● **RECORDS**
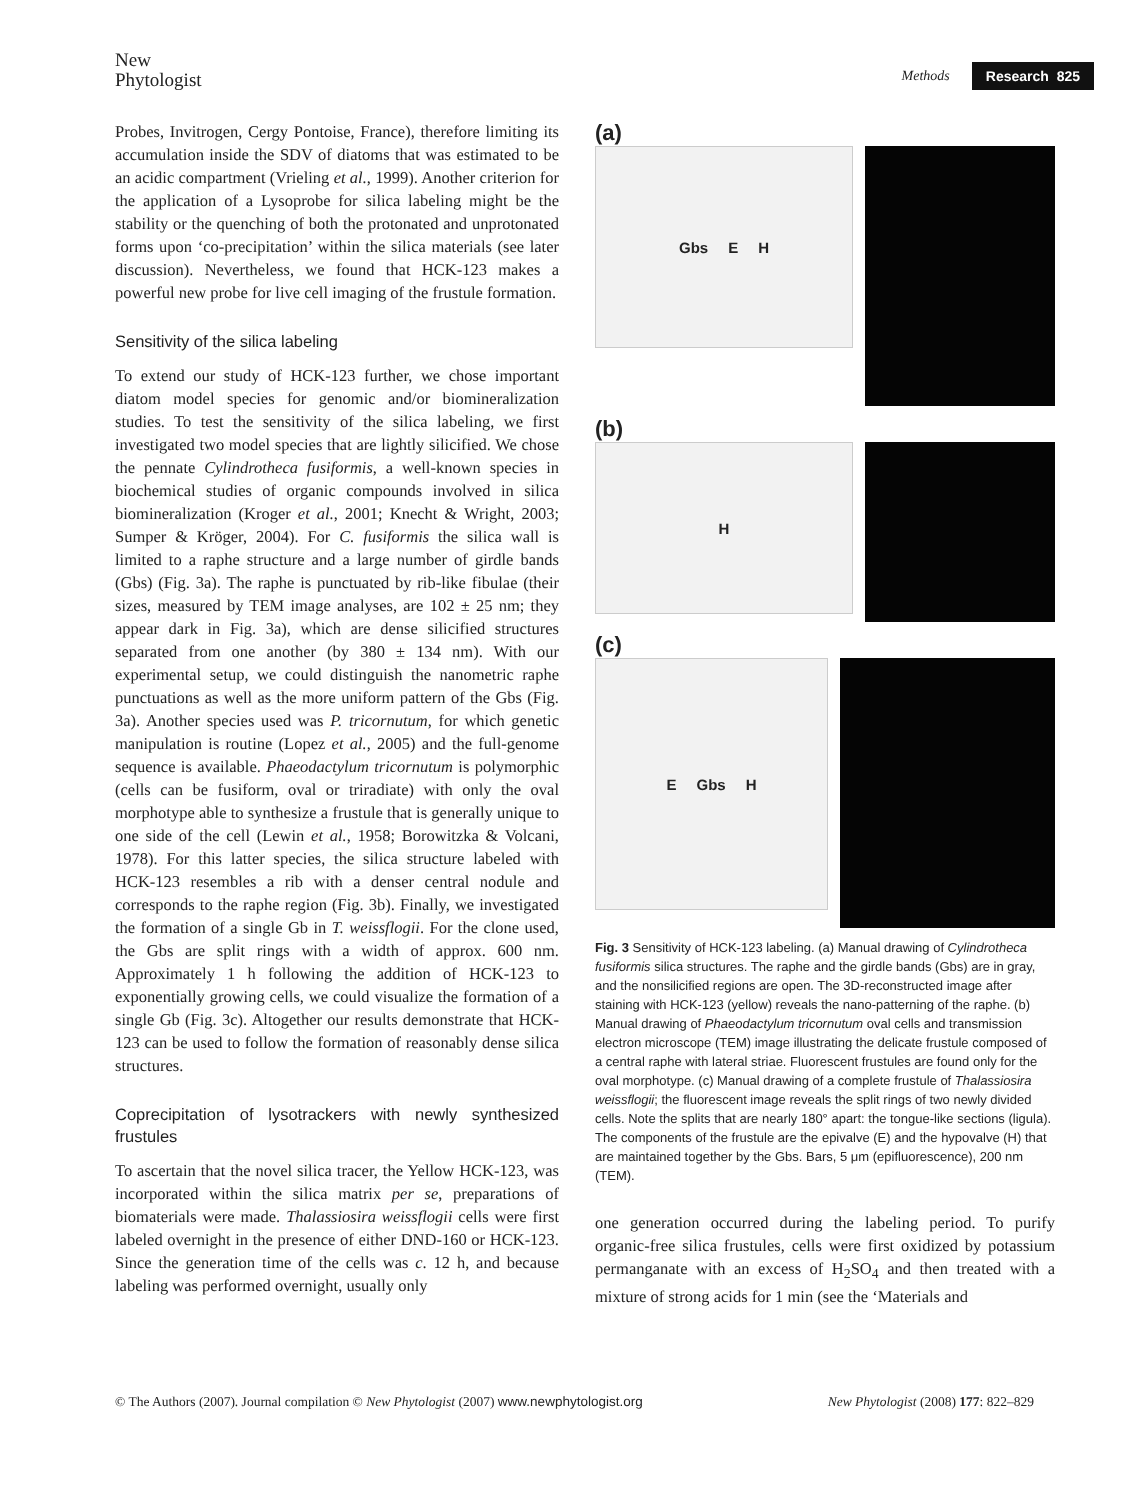New
Phytologist
Methods Research 825
Probes, Invitrogen, Cergy Pontoise, France), therefore limiting its accumulation inside the SDV of diatoms that was estimated to be an acidic compartment (Vrieling et al., 1999). Another criterion for the application of a Lysoprobe for silica labeling might be the stability or the quenching of both the protonated and unprotonated forms upon ‘co-precipitation’ within the silica materials (see later discussion). Nevertheless, we found that HCK-123 makes a powerful new probe for live cell imaging of the frustule formation.
Sensitivity of the silica labeling
To extend our study of HCK-123 further, we chose important diatom model species for genomic and/or biomineralization studies. To test the sensitivity of the silica labeling, we first investigated two model species that are lightly silicified. We chose the pennate Cylindrotheca fusiformis, a well-known species in biochemical studies of organic compounds involved in silica biomineralization (Kroger et al., 2001; Knecht & Wright, 2003; Sumper & Kröger, 2004). For C. fusiformis the silica wall is limited to a raphe structure and a large number of girdle bands (Gbs) (Fig. 3a). The raphe is punctuated by rib-like fibulae (their sizes, measured by TEM image analyses, are 102 ± 25 nm; they appear dark in Fig. 3a), which are dense silicified structures separated from one another (by 380 ± 134 nm). With our experimental setup, we could distinguish the nanometric raphe punctuations as well as the more uniform pattern of the Gbs (Fig. 3a). Another species used was P. tricornutum, for which genetic manipulation is routine (Lopez et al., 2005) and the full-genome sequence is available. Phaeodactylum tricornutum is polymorphic (cells can be fusiform, oval or triradiate) with only the oval morphotype able to synthesize a frustule that is generally unique to one side of the cell (Lewin et al., 1958; Borowitzka & Volcani, 1978). For this latter species, the silica structure labeled with HCK-123 resembles a rib with a denser central nodule and corresponds to the raphe region (Fig. 3b). Finally, we investigated the formation of a single Gb in T. weissflogii. For the clone used, the Gbs are split rings with a width of approx. 600 nm. Approximately 1 h following the addition of HCK-123 to exponentially growing cells, we could visualize the formation of a single Gb (Fig. 3c). Altogether our results demonstrate that HCK-123 can be used to follow the formation of reasonably dense silica structures.
Coprecipitation of lysotrackers with newly synthesized frustules
To ascertain that the novel silica tracer, the Yellow HCK-123, was incorporated within the silica matrix per se, preparations of biomaterials were made. Thalassiosira weissflogii cells were first labeled overnight in the presence of either DND-160 or HCK-123. Since the generation time of the cells was c. 12 h, and because labeling was performed overnight, usually only
(a)
Gbs E H
(b)
H
(c)
E Gbs H
Fig. 3 Sensitivity of HCK-123 labeling. (a) Manual drawing of Cylindrotheca fusiformis silica structures. The raphe and the girdle bands (Gbs) are in gray, and the nonsilicified regions are open. The 3D-reconstructed image after staining with HCK-123 (yellow) reveals the nano-patterning of the raphe. (b) Manual drawing of Phaeodactylum tricornutum oval cells and transmission electron microscope (TEM) image illustrating the delicate frustule composed of a central raphe with lateral striae. Fluorescent frustules are found only for the oval morphotype. (c) Manual drawing of a complete frustule of Thalassiosira weissflogii; the fluorescent image reveals the split rings of two newly divided cells. Note the splits that are nearly 180° apart: the tongue-like sections (ligula). The components of the frustule are the epivalve (E) and the hypovalve (H) that are maintained together by the Gbs. Bars, 5 μm (epifluorescence), 200 nm (TEM).
one generation occurred during the labeling period. To purify organic-free silica frustules, cells were first oxidized by potassium permanganate with an excess of H<sub>2</sub>SO<sub>4</sub> and then treated with a mixture of strong acids for 1 min (see the ‘Materials and
© The Authors (2007). Journal compilation © New Phytologist (2007) www.newphytologist.org New Phytologist (2008) 177: 822–829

● **WHAT TO WORK ON**
Where a line of the data contains the string "Phytologist", include it in a count, and state that count alone.

● **ANSWER TO THE EXERCISE**
2